##### Selected excerpt

In addition to the 234 similarities, appellant also tendered proof that there were 43 common errors extant on both his maps and those of appellees. No other witness or exhibit was offered to prove that the asserted "common errors" were in fact errors, such claim resting solely on the appellant's testimony. Apparently the trial court placed no credence in appellant's testimony in this respect. Due regard must be given by this Court to the opportunity of the trial court to judge of the credibility of the witnesses. Rule 52(a), Federal Rules of Civil Procedure.

The appellant offered no direct proof of copying, relying on the existence of the above noted similarities and alleged common errors to establish circumstantially that his maps had been copied by the appellees.

The appellees in their answer denied the validity of appellant's copyrights, denied infringement, and alleged that source material for maps circulated and published by them was in the public domain.

##########
##### Data segment

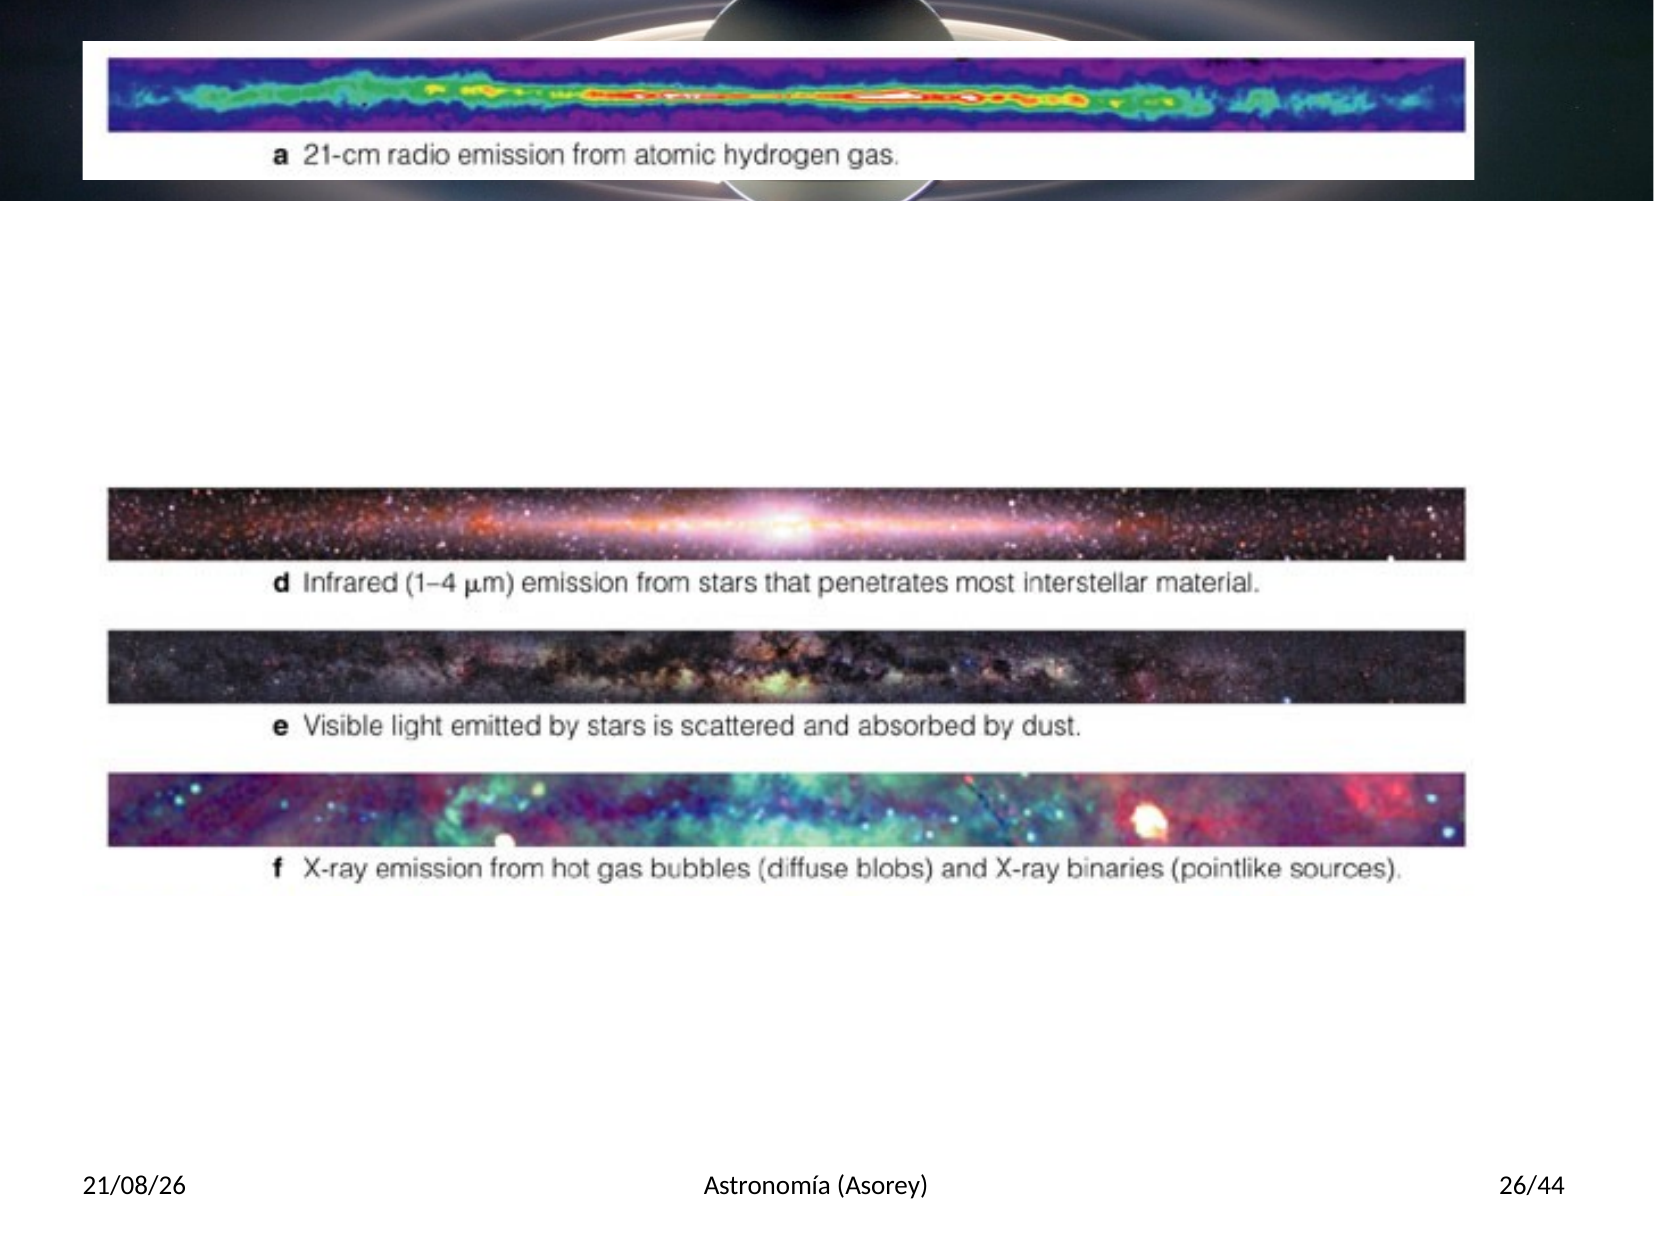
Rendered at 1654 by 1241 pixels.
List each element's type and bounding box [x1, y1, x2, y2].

picture [82, 468, 1475, 896]
picture [0, 0, 1654, 201]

##########

● **Requests**:
1/ In the court passage on the map copyright dispute, how many common errors did the appellant claim appeared on both his maps and the appellees' maps?
2/ Proceed with the court passage on the map copyright dispute, writing what comes after its last sentence.

● **Task-by-task outputs**:
1/ 43

2/
At the trial the appellees denied that they had copied appellant's copyrighted maps to produce the accused maps, and offered testimony that they had, with permission from the Automobile Club of Southern California, copied their maps from certain outing maps prepared by said Automobile Club. Proof was also offered by appellees to the effect that the Automobile Club maps were the result of independent production and were in no wise a result of copying appellant's maps. This proof consisted of the testimony of an Automobile Club employee, who had been associated with the Automobile Club for 38 years, and who had spent the last 21 of those years in the map production department, of which he was manager. He described the system employed by the Automobile Club in the preparation of maps depicting certain areas. Briefly, the first step was to trace on tracing cloth all of the desired basic information from United States Geological Survey and Forest Service maps in the...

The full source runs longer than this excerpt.